▶ PROMPT 1: From the passage on French peacekeepers in Lebanon, extract word for word the span that begins at the words "Another soldier, Warrant" and stops after "47 contributing countries.".
▶ PROMPT 2:
Do the following statements agree with the passage on French peacekeepers in Lebanon? Answer yes or no to each, and quote the deciding words of the passage.
(a) More than 600 French peacekeepers are posted with the Unifil mission.
(b) Mr Salam predicted that the investigation would take 48 hours.
(c) The US supported renewing Unifil's mandate.
▶ PROMPT 3: How might the passage on French peacekeepers in Lebanon go on after its last sentence? Write the continuation.

▶ PASSAGE:
Another soldier, Warrant Officer Florian Montorio, was previously reported by the French President to have died in the in the shooting incident attributed by Mr Macron to Hezbollah members.
Two other French soldiers were wounded, including one who sustained serious injuries.
There are more than 600 French peacekeepers posted as part of the Unifil mission that includes 7,500 personnel from 47 contributing countries.
Speaking alongside Mr Macron in Paris on Tuesday, Lebanon's Prime Minister Nawaf Salam said that he was personally following the investigation into the incident "day by day". Mr Macron stressed he wanted swift results and perpetrators to be imprisoned.

Yet Mr Salam cautioned that "conditions on the ground were not easy" and that he could not predict whether it would take "48 hours or one week."
French sources previously told Le Monde that Saturday's incident happened when a French contingent team attempted to remove a roadside bomb despite a group of Lebanese men, affiliated to Hezbollah, telling them to stop. The source said that there had been no prior decision from Hezbollah's central command to attack French soldiers.
Unifil is scheduled to start withdrawing from Lebanon on December 31, after 48 years in the country, following a US veto of the renewal of its mandate . France, which has historic ties to Lebanon as a former mandatory power, has been working on alternative scenarios.

▶ GIVEN ENTRIES:
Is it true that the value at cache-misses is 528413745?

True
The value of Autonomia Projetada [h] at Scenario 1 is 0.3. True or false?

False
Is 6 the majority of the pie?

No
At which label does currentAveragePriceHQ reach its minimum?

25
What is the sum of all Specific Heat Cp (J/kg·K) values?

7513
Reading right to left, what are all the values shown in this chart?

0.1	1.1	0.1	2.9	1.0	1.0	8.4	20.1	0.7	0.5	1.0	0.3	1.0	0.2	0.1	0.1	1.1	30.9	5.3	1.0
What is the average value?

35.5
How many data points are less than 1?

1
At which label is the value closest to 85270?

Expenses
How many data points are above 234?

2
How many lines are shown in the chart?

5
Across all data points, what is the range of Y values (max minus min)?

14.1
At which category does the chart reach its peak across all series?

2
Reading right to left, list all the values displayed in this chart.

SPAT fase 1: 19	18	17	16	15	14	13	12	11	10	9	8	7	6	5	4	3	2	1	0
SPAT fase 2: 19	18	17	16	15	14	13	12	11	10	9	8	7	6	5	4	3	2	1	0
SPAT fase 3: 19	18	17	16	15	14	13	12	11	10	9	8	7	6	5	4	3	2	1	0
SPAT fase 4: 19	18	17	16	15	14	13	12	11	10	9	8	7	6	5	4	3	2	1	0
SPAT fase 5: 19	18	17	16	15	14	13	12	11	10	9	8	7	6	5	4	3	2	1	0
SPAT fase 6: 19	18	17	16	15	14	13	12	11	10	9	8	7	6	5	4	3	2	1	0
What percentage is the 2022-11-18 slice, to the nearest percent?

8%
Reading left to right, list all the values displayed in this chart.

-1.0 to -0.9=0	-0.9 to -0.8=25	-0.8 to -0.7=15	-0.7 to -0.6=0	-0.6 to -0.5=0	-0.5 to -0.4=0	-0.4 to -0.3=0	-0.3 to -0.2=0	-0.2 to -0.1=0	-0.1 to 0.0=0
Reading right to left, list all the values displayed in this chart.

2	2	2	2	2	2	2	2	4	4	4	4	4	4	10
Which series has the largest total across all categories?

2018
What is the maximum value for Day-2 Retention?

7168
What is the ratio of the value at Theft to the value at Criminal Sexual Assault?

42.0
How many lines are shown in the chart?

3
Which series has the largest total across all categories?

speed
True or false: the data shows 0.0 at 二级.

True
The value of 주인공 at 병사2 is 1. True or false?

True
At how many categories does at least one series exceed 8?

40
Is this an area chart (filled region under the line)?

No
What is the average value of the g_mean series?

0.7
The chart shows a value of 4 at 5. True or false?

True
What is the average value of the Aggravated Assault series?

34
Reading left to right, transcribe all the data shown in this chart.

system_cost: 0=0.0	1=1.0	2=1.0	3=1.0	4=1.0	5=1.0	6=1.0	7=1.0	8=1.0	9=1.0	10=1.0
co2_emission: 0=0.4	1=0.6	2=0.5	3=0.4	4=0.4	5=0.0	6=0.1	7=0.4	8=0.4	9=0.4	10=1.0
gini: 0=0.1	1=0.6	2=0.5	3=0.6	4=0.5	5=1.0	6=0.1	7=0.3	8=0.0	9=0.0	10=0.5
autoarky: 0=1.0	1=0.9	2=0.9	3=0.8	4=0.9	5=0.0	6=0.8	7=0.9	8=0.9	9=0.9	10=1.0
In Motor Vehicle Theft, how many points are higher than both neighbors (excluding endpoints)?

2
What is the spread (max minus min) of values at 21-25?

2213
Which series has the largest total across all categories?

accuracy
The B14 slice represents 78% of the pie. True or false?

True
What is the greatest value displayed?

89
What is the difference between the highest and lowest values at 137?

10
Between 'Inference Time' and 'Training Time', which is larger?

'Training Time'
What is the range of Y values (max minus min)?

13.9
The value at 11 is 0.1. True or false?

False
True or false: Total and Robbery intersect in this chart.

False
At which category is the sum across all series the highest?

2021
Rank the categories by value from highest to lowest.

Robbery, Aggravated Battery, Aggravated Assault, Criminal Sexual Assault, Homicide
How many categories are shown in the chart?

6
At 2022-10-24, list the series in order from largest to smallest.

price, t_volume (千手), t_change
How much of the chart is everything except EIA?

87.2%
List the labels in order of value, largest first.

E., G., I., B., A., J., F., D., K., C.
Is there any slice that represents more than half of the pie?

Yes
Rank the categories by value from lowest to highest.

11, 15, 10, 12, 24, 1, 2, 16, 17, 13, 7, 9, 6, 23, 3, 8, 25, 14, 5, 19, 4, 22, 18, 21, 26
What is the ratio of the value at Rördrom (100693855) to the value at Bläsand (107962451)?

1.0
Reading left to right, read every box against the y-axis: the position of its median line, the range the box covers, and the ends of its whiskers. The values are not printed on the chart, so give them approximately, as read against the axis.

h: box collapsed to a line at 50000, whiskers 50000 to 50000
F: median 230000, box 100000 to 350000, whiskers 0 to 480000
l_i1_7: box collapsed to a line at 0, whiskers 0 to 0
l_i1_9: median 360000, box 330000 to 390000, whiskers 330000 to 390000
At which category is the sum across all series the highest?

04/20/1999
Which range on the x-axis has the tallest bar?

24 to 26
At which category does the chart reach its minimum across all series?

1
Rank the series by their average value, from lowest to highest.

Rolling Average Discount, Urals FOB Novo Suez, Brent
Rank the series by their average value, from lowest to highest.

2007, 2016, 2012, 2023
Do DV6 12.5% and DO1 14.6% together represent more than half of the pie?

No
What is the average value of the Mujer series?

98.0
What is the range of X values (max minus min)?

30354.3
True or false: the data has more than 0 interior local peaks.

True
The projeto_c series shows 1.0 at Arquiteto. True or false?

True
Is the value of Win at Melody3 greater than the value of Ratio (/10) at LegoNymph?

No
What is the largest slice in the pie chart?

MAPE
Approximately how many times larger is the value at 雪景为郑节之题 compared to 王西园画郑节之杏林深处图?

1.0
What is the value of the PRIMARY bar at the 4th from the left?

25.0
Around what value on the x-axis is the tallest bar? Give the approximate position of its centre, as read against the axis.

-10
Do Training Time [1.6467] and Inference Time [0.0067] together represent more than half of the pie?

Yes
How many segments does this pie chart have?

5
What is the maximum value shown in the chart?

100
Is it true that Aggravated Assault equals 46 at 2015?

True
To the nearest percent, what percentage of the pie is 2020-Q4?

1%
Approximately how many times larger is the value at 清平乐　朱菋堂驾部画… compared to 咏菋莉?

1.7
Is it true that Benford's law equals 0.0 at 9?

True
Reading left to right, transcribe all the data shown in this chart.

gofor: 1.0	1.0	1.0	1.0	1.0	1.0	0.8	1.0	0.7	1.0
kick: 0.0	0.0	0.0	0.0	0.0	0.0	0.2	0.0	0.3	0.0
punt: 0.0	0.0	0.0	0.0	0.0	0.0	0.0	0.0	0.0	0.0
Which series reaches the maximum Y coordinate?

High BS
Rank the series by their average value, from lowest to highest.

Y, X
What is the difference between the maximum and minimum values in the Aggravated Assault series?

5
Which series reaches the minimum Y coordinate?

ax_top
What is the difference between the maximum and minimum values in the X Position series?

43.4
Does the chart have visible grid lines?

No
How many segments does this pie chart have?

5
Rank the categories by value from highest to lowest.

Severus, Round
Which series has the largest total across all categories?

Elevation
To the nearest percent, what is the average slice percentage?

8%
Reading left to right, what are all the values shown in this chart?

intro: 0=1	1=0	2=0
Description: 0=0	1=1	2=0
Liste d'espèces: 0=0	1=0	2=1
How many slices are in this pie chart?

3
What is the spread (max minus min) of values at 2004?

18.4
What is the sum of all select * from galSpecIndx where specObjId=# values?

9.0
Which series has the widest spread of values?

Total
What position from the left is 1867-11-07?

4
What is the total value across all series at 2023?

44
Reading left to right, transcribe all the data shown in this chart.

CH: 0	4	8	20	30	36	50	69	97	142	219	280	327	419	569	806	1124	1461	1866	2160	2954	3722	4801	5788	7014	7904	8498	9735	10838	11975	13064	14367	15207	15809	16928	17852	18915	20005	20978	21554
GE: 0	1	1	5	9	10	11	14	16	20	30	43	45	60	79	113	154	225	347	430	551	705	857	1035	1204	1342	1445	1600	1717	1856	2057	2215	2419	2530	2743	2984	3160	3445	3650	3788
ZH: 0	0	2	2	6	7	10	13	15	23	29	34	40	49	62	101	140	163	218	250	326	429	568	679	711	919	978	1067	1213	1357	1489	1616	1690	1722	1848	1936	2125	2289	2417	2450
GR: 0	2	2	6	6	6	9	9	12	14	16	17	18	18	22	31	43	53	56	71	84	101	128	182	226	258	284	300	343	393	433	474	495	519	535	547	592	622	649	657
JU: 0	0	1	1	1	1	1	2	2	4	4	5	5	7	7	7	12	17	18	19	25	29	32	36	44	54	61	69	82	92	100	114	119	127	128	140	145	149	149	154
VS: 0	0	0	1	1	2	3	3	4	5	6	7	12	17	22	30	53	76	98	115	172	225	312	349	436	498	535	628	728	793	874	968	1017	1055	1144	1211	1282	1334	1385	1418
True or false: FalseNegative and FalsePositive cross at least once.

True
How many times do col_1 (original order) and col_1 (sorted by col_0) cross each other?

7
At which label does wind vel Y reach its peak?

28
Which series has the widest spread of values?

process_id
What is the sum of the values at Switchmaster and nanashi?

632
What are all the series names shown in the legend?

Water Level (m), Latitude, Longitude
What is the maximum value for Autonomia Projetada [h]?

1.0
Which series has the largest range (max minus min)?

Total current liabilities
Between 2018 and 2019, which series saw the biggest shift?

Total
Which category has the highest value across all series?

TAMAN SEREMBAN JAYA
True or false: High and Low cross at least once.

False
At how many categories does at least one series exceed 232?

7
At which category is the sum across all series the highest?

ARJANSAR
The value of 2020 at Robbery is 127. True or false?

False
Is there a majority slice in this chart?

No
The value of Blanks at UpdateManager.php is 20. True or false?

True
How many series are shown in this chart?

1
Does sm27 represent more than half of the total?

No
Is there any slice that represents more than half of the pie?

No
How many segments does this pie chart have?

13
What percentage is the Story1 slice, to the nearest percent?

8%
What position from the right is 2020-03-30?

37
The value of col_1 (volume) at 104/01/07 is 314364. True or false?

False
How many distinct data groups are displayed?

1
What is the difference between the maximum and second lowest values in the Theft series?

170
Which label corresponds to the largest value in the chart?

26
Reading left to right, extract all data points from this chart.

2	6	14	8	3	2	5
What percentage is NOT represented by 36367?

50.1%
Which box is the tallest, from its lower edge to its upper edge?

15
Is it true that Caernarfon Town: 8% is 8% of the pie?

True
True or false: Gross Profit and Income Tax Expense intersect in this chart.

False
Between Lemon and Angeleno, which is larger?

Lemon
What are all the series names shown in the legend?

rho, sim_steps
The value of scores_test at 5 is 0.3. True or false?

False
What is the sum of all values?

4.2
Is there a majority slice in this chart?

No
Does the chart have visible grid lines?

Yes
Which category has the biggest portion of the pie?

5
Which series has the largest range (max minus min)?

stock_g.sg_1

▶ WRITTEN REPLY 1:
Another soldier, Warrant Officer Florian Montorio, was previously reported by the French President to have died in the in the shooting incident attributed by Mr Macron to Hezbollah members.
Two other French soldiers were wounded, including one who sustained serious injuries.
There are more than 600 French peacekeepers posted as part of the Unifil mission that includes 7,500 personnel from 47 contributing countries.

▶ WRITTEN REPLY 2:
(a) Yes: "There are more than 600 French peacekeepers posted as part of the Unifil mission"
(b) No: "he could not predict whether it would take"
(c) No: "following a US veto of the renewal of its mandate"

▶ WRITTEN REPLY 3:
"France is also ready to maintain its commitment on the ground after the scheduled departure of Unifil at the end of the year, alongside its most mobilized partners and within a framework that we will need to define together," Mr Macron said on Tuesday.
Unifil has been operating under increasing difficult conditions since the latest round of fighting between Israel and Hezbollah. This started after the Iran-backed militia fired rockets at Israel days after the start of the wider Iran war. Israel has been working on establishing a buffer zone a few kilometres inside the Lebanese border.

Three Indonesian peacekeepers were killed last month - two in a roadside bomb planted by Hezbollah and one as a consequence of an Israeli strike, according to Unifil's preliminary findings.
The Israeli army has also reportedly intimidated French and Italian soldiers by firing warning shots and also pointing their weapons at Unifil's chief of staff, Paul Sanzey, in incidents that have been criticised by Rome and Paris.